I have to files - edit.php - and update.php
edit.php works and it retrieves the data from the record
Here is the edit.php
<?php
mysql_connect('localhost', 'user', 'pass') or die(mysql_error());
mysql_select_db("db") or die(mysql_error());
$UID = (int)$_GET['id'];
$query = mysql_query("SELECT * FROM cloudbig WHERE id = '$UID'") or die(mysql_error());
if(mysql_num_rows($query)>=1){
while($row = mysql_fetch_array($query)) {
$fs = $row['fs'];
$texti = $row['texti'];
}
?>
<form name="form1" method="post" action="update.php">
<input type="text" name="fs" value="<?php echo $texti ?>" size="60">
<textarea rows="8" name="texti" id="userName" cols="60"><?php echo $texti ?></textarea>
<input type="submit" name="save" value="submit" />
</form>
<?php
}
?>
and here is update.php
<?php
$id = $_REQUEST["id"];
$fs = $_POST["fs"];
$texti = $_POST["texti"];
mysql_connect('localhost', 'user', 'pass') or die(mysql_error());
echo "MySQL Connection Established! <br>";
mysql_select_db("db") or die(mysql_error());
echo "Database Found! <br>";
$query = "UPDATE cloudbig SET fs = '$fs', texti = '$texti' WHERE id = '$id'";
$res = mysql_query($query);
if ($res)
echo "<p>Record Updated<p>";
else
echo "Problem updating record.

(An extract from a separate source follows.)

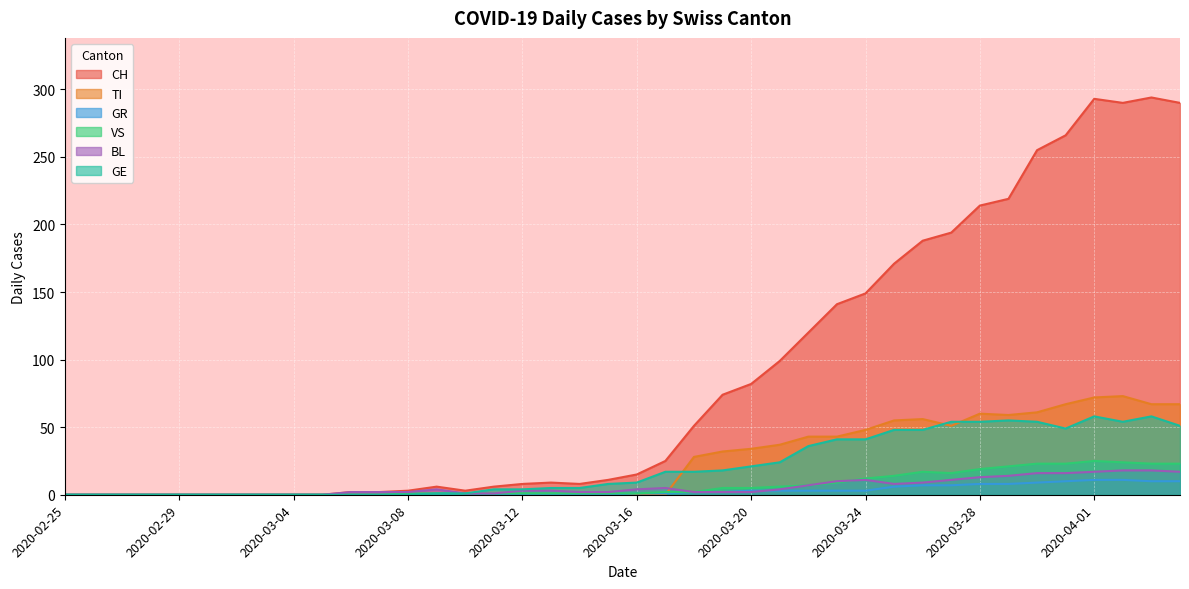

How many lines are shown in the chart?

6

MySQL Error: " . mysql_error();
?>
I´ve done a whole news/online magazine site in php but simple edit.php function is a problem
I think that the short answer is that you never post the "id" up to the update.php script. Your form needs to look like this:
<form name="form1" method="post" action="update.php">
<input type="hidden" name="id" value="<?php echo $UID ?>">
<input type="text" name="fs" value="<?php echo $fs; ?>" size="60">
<textarea rows="8" name="texti" id="userName" cols="60"><?php echo $texti ?></textarea>
<input type="submit" name="save" value="submit" />
</form>
which will send the id into the POST array where it can be accessed by $id = $_REQUEST["id"];
You can also accomplish this by sending it via _GET by modifying the form action:
<form name="form1" method="post" action="update.php?id=<?php echo $UID ?>">
<input type="text" name="fs" value="<?php echo $fs; ?>" size="60">
<textarea rows="8" name="texti" id="userName" cols="60"><?php echo $texti ?></textarea>
<input type="submit" name="save" value="submit" />
</form>
which will put it in the $_GET array where it will also be seen in the $_REQUEST array.
Lastly, there are some MAJOR ISSUES with your code:
First and foremost, it is subject to SQL injection! You MUST escape
your variables before passing them into a MySQL query.
Second. As pointed out by iDifferent, you appear to bve echoing the wrong value into the fs field (you're setting it equal to the texti field)
Third, why do you have this loop?
if(mysql_num_rows($query)>=1){
while($row = mysql_fetch_array($query)) {
$fs = $row['fs'];
$texti = $row['texti'];
}
If you're fetching by ID you should never have duplicates. Make sure that ID is a primary key and there is no reason to check for multiple rows.